2
votes

Is it possible to have a spark-streaming job setup to keep track of an HBase table and read new/updated rows every batch? The blog here says that HDFS files come under supported sources. But they seem to be using the following static API :

sc.newAPIHadoopRDD(..)

I can't find any documentation around this. Is it possible to stream from hbase using spark streaming context? Any help is appreciated.

Thanks!

1

1 Answers

1
votes

The link provided does the following

  1. Read the streaming data - convert it into HBase put and then add to HBase table. Until this, its streaming. Which means your ingestion process is streaming.
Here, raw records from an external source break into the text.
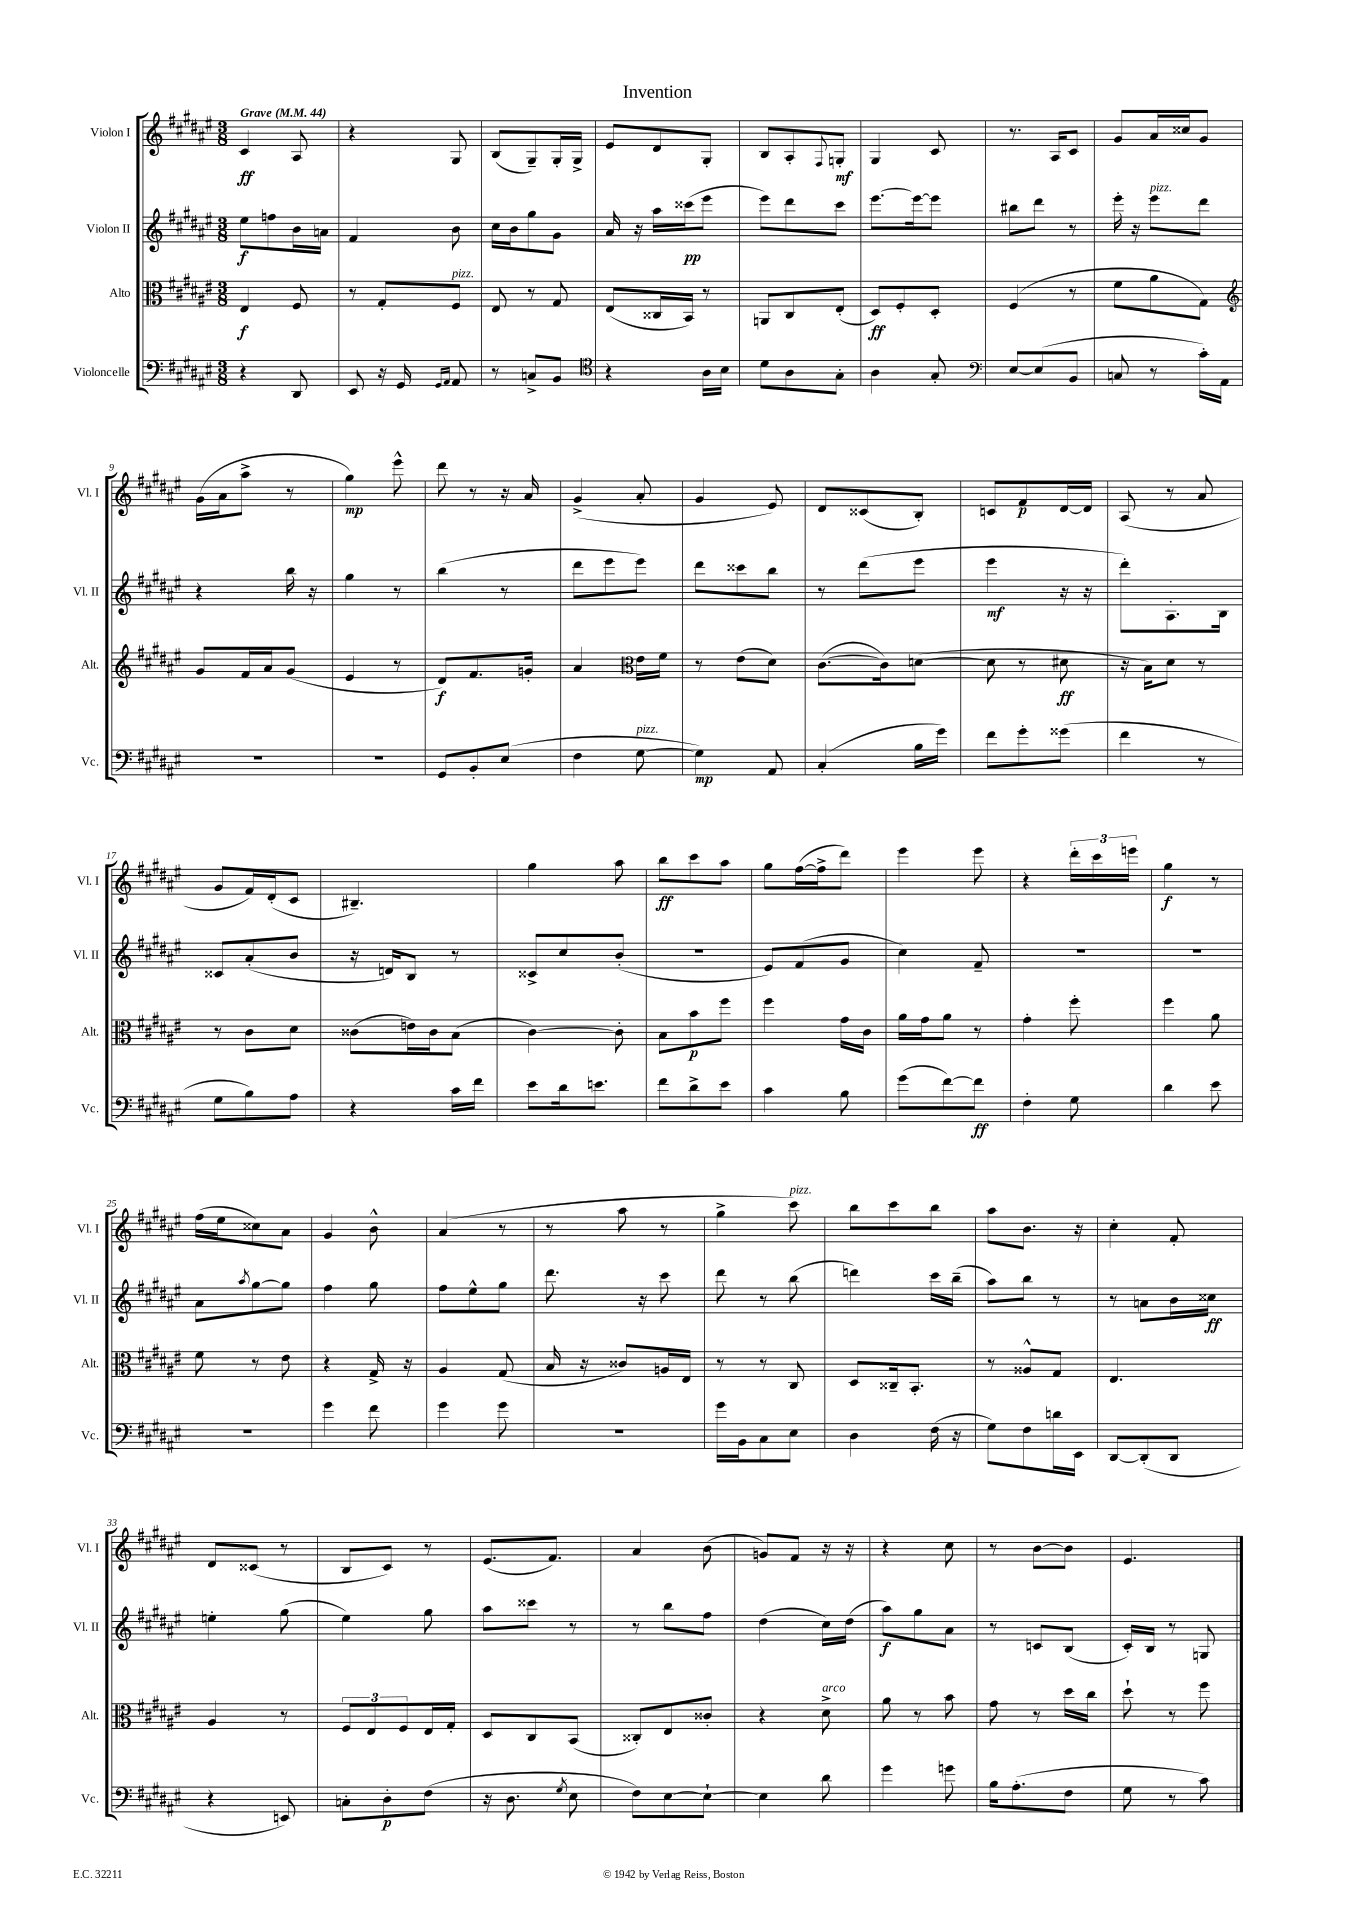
\header { title = "Invention" }
<<
\new StaffGroup <<
\new Staff = "s0" \with { instrumentName = "Violon I" shortInstrumentName = "Vl. I" } {
    \clef treble \key fis \major \numericTimeSignature \time 3/8 \tempo "Grave" 4 = 44
    cis'4\ff ais8 |
    r4 gis8 |
    b8( gis8--) gis16-. gis16-> |
    eis'8 dis'8 gis8-. |
    b8 ais8-. \appoggiatura { fis8 } g8-.\mf |
    gis4 cis'8 |
    r8. ais16 cis'8 |
    gis'8 ais'16 cisis''16 gis'8 |
    gis'16( ais'16 ais''8-> r8 |
    gis''4\mp) eis'''8-^ |
    dis'''8 r8 r16 ais'16 |
    gis'4->( ais'8-. |
    gis'4 eis'8) |
    dis'8 cisis'8( b8-.) |
    c'8 fis'8\p dis'16~ dis'16 |
    ais8( r8 ais'8 |
    gis'8 fis'16) dis'16-.( cis'8 |
    bis4.--) |
    gis''4 ais''8 |
    b''8\ff cis'''8 ais''8 |
    gis''8 fis''16~( fis''16-> dis'''8) |
    eis'''4 eis'''8 |
    r4 \tuplet 3/2 { dis'''16-. cis'''16 e'''16 } |
    gis''4\f r8 |
    fis''16( eis''16 cisis''8) ais'8 |
    gis'4 b'8-^ |
    ais'4( r8 |
    r8 ais''8 r8 |
    gis''4-> cis'''8^\markup { \italic "pizz." }) |
    b''8 cis'''8 b''8 |
    ais''8 b'8. r16 |
    cis''4-. fis'8-. |
    dis'8 cisis'8( r8 |
    b8 cis'8) r8 |
    eis'8.( fis'8.) |
    ais'4 b'8( |
    g'8) fis'8 r16 r16 |
    r4 cis''8 |
    r8 b'8~ b'8 |
    eis'4. \bar "|." |
}
\new Staff = "s1" \with { instrumentName = "Violon II" shortInstrumentName = "Vl. II" } {
    \clef treble \key fis \major \numericTimeSignature \time 3/8
    eis''8\f f''8 b'16 a'16 |
    fis'4 b'8 |
    cis''16 b'16 gis''8 gis'8 |
    ais'16 r16 ais''16 cisis'''16\pp( eis'''8 |
    eis'''8) dis'''8 cis'''8 |
    eis'''8.~ eis'''16~ eis'''8 |
    bis''8 dis'''8 r8 |
    eis'''16-. r16 eis'''8^\markup { \italic "pizz." } dis'''8 |
    r4 b''16 r16 |
    gis''4 r8 |
    b''4( r8 |
    dis'''8 eis'''8 eis'''8) |
    dis'''8 cisis'''8 b''8 |
    r8 dis'''8( eis'''8 |
    eis'''4\mf r16 r16 |
    dis'''8-.) ais8.-. b16 |
    cisis'8 ais'8-.( b'8 |
    r16 d'16) b8 r8 |
    cisis'8-> cis''8 b'8-.( |
    R4. |
    eis'8) fis'8( gis'8 |
    cis''4) fis'8-- |
    R4. |
    R4. |
    ais'8 \acciaccatura { ais''8 } gis''8~ gis''8 |
    fis''4 gis''8 |
    fis''8 eis''8-^ gis''8 |
    dis'''8. r16 cis'''8 |
    dis'''8 r8 b''8( |
    d'''4) cis'''16 b''16--( |
    ais''8) b''8 r8 |
    r8 a'8 b'16 cisis''16\ff |
    e''4-. gis''8( |
    eis''4) gis''8 |
    ais''8 cisis'''8 r8 |
    r8 b''8 fis''8 |
    dis''4( cis''16) dis''16( |
    ais''8\f) gis''8 ais'8 |
    r8 c'8 b8( |
    cis'16-.) b16 r8 g8 \bar "|." |
}
\new Staff = "s2" \with { instrumentName = "Alto" shortInstrumentName = "Alt." } {
    \clef alto \key fis \major \numericTimeSignature \time 3/8
    eis4\f fis8 |
    r8 gis8-. fis8^\markup { \italic "pizz." } |
    eis8 r8 gis8 |
    eis8( cisis16 b,16) r8 |
    a,8 cis8 eis8-.( |
    dis8\ff) fis8-. dis8-. |
    fis4( r8 |
    fis'8 ais'8 gis8) |
    \clef treble gis'8 fis'16 ais'16 gis'8( |
    eis'4 r8 |
    dis'8\f) fis'8. g'16-. |
    ais'4 \clef alto eis'16 fis'16 |
    r8 eis'8( dis'8) |
    cis'8.~( cis'16) d'8~( |
    d'8 r8 dis'8\ff |
    r16 b16) dis'8 r8 |
    r8 cis'8 dis'8 |
    cisis'8( e'16) cisis'16 b8( |
    cis'4~) cis'8-. |
    b8 b'8\p fis''8 |
    fis''4 gis'16 cis'16 |
    ais'16 gis'16 ais'8 r8 |
    gis'4-. fis''8-. |
    fis''4 ais'8 |
    fis'8 r8 eis'8 |
    r4 gis16-> r16 |
    ais4 gis8( |
    b16 r16 cisis'8) a16 eis16 |
    r8 r8 cis8 |
    dis8 cisis16-- b,8.-. |
    r8 aisis8-^ gis8 |
    eis4. |
    ais4 r8 |
    \tuplet 3/2 { fis8 eis8 fis8 } eis16 gis16-. |
    dis8 cis8 b,8( |
    cisis8-.) eis8 cisis'8-. |
    r4 dis'8->^\markup { \italic "arco" } |
    ais'8 r8 b'8 |
    gis'8 r8 dis''16 cis''16 |
    dis''8-! r8 fis''8 \bar "|." |
}
\new Staff = "s3" \with { instrumentName = "Violoncelle" shortInstrumentName = "Vc." } {
    \clef bass \key fis \major \numericTimeSignature \time 3/8
    r4 dis,8 |
    eis,8 r16 gis,16 \grace { gis,16 ais,16 } ais,8 |
    r8 c8-> b,8 |
    \clef tenor r4 ais16 b16 |
    dis'8 ais8 gis8-. |
    ais4 gis8-. |
    \clef bass eis8~ eis8( b,8 |
    c8 r8 cis'16-.) ais,16 |
    R4. |
    R4. |
    gis,8 b,8-. eis8( |
    fis4 gis8~^\markup { \italic "pizz." } |
    gis4\mp) ais,8 |
    cis4-.( b16 gis'16) |
    fis'8 gis'8-. gisis'8( |
    fis'4 r8 |
    gis8 b8) ais8 |
    r4 cis'16 fis'16 |
    eis'8 dis'16 e'8. |
    fis'8 dis'8-> eis'8 |
    cis'4 b8 |
    gis'8( fis'8~) fis'8\ff |
    fis4-. gis8 |
    dis'4 eis'8 |
    R4. |
    gis'4 fis'8 |
    gis'4 gis'8 |
    R4. |
    gis'16 b,16 cis8 eis8 |
    dis4 fis16( r16 |
    gis8) fis8 d'16 eis,16 |
    dis,8~ dis,8-.( dis,8 |
    r4 e,8) |
    c8-. dis8-.\p fis8( |
    r16 dis8. \acciaccatura { gis8 } eis8 |
    fis8) eis8~ eis8~-! |
    eis4 dis'8 |
    gis'4 g'8 |
    b16 ais8.-.( fis8 |
    gis8 r8 cis'8) \bar "|." |
}
>>
>>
  2. The stats calculation part, I think is batch - this uses newAPIHadoopRDD. This method will treat the data reading part as files. In this case, the files are from Hbase - thats the reason for the following input formats

val hBaseRDD = sc.newAPIHadoopRDD(conf, classOf[TableInputFormat], classOf[org.apache.hadoop.hbase.io.ImmutableBytesWritable], classOf[org.apache.hadoop.hbase.client.Result])

If you want to read the updates in a HBase as streaming, then you should have a handle of WAL(write ahead logs) of HBase at the back end, and then perform your operations. HBase-indexer is a good place to start to read any updates in HBase.

I have used hbase-indexer to read hbase updates at the back end and direct them to solr as they arrive. Hope this helps.